Year-on-year comparisons are widely used in economics but can be horribly misleading. Seasonal adjustment of data can also be clunky and unreliable. So it is often best to let the data speak for itself, and for the analyst to make their own mind up whether something has improved in a meaningful way or not.

The chart below shows Korean industrial production indices - that is to say, the "levels" of output, not growth rates. The lines owe nothing to events twelve months ago, or even last month. They are what they are. For completeness, the chart shows both seasonally adjusted levels for "Mining, manufacturing, Electricity, Gas and steam supply" as well as non-seasonally adjusted levels.

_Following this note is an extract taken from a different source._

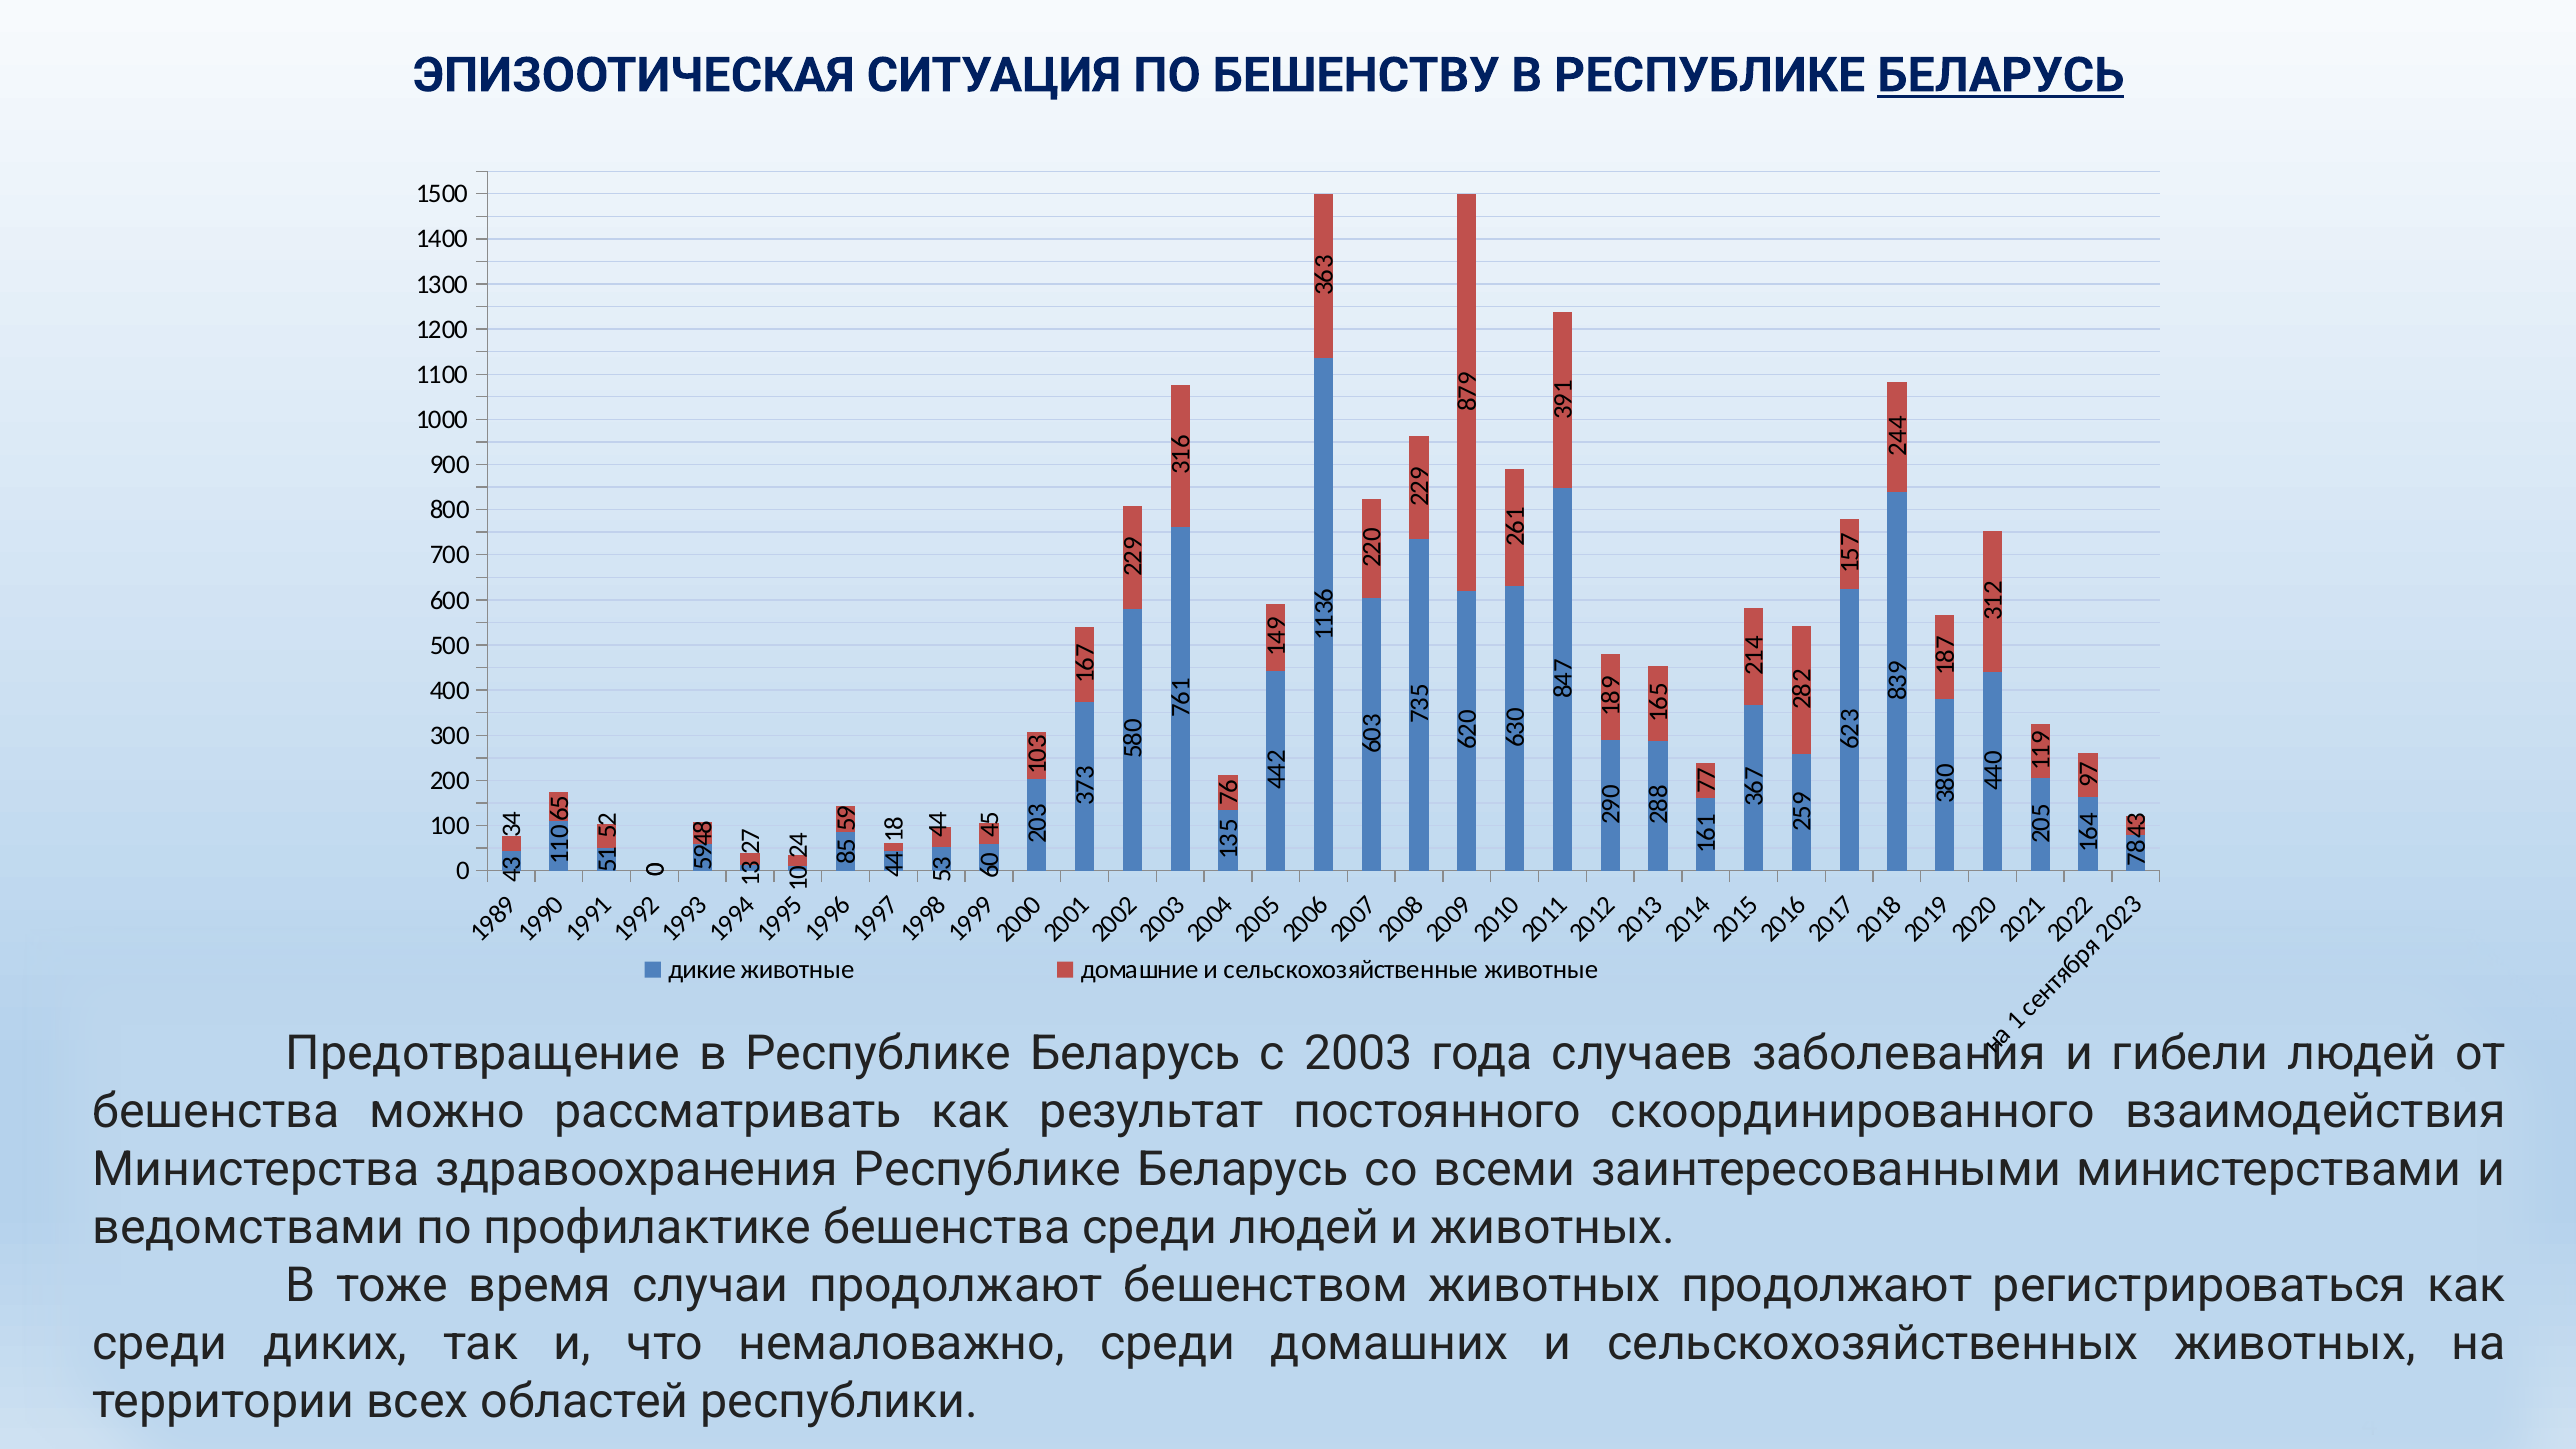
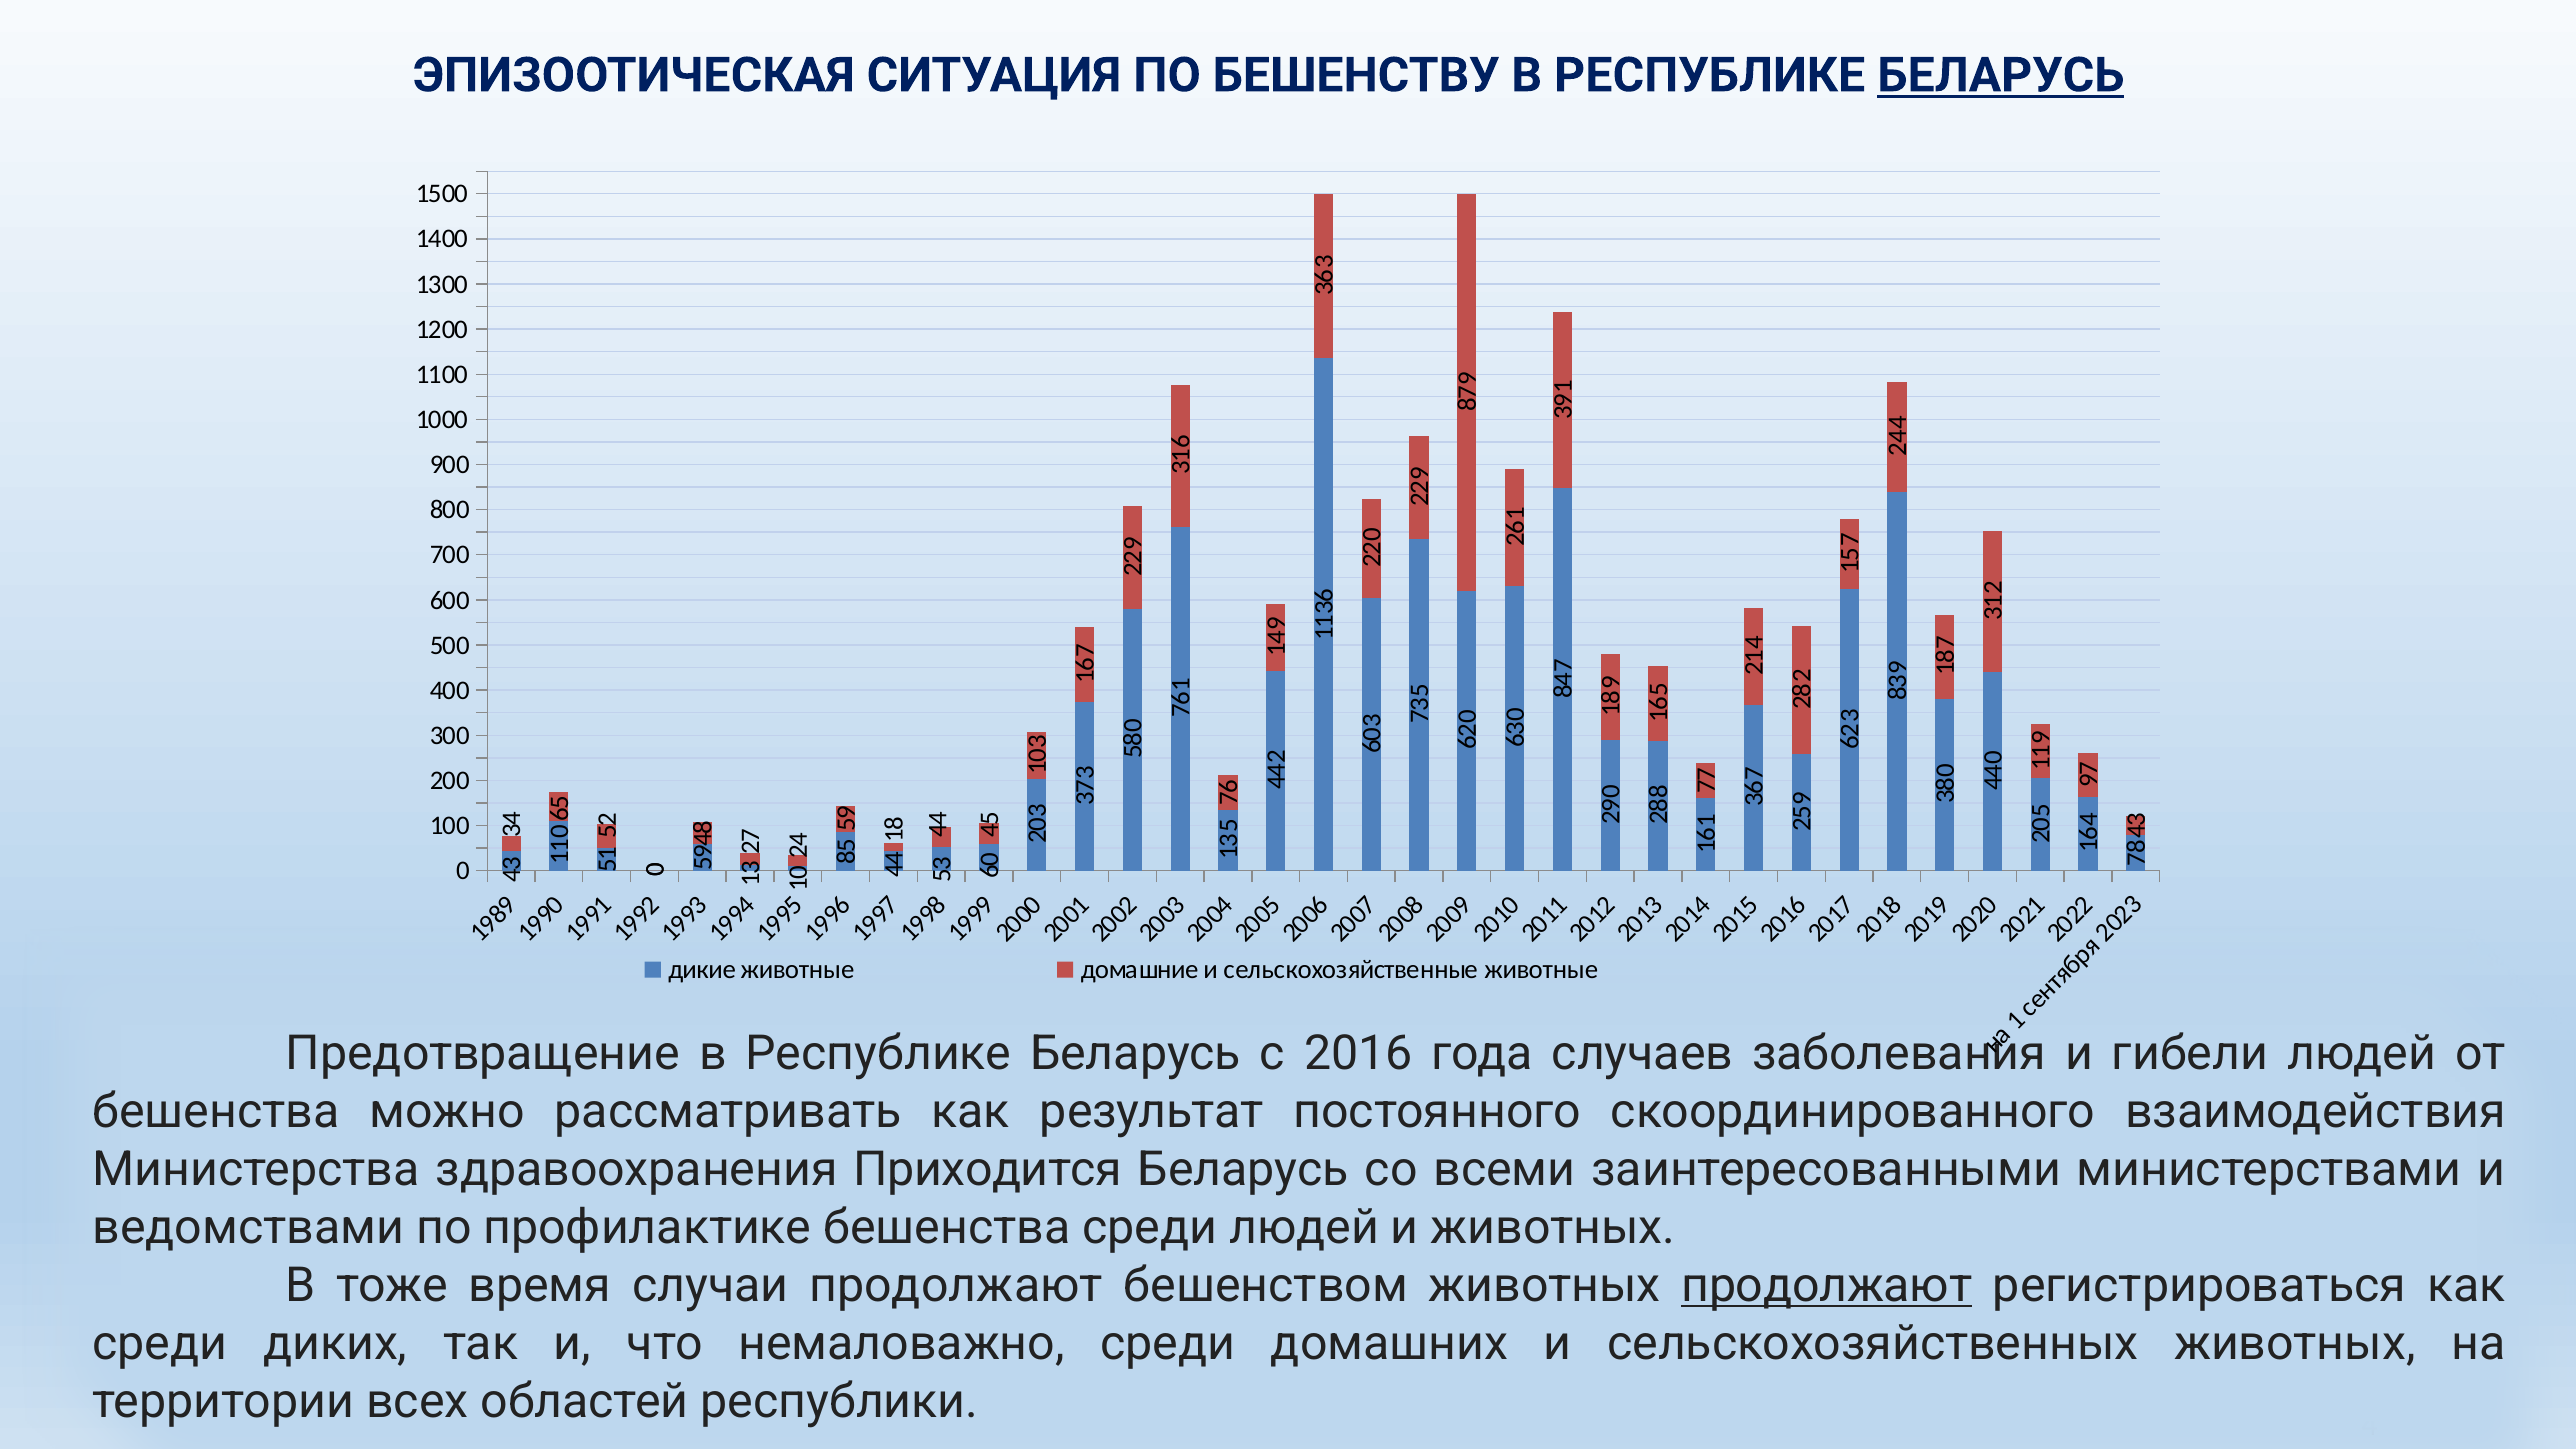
2003: 2003 -> 2016
здравоохранения Республике: Республике -> Приходится
продолжают at (1827, 1285) underline: none -> present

You can make your own mind up, but it looks to me as if we are seeing more than just stabilisation here. There does seem to be a genuine increase in activity from previous levels.

That is good news, though right now, the outbreak of the coronavirus is a far bigger story for Korea and Asia more broadly, so I don't believe this will have substantial market ramifications, though it does offer some optimism about the state of the Korean economy once "nCov" has run its course - hopefully in the Spring.

Korean industrial production, indices

Korean Industrial production - Source: CEIC
Korean Industrial production
Source: CEIC

What's driving this?

There isn't much official breakdown by industry available right now, but some Bloomberg figures based on their own calculations suggest that this is fairly broadly based, and not simply a semiconductor story. Indeed, the imputed semiconductor figures, although positive, were some of the more moderate growth figures in their list. Broad-based is good news too, as it suggests greater support for jobs and the economy than would be implied by a very narrow bounce in the tech cycle.

These better figures and it could be evidence of a "peace-dividend" from the US-China trade truce. Though for now, we would be cautious as the background environment is very vulnerable to disruption from the corona virus.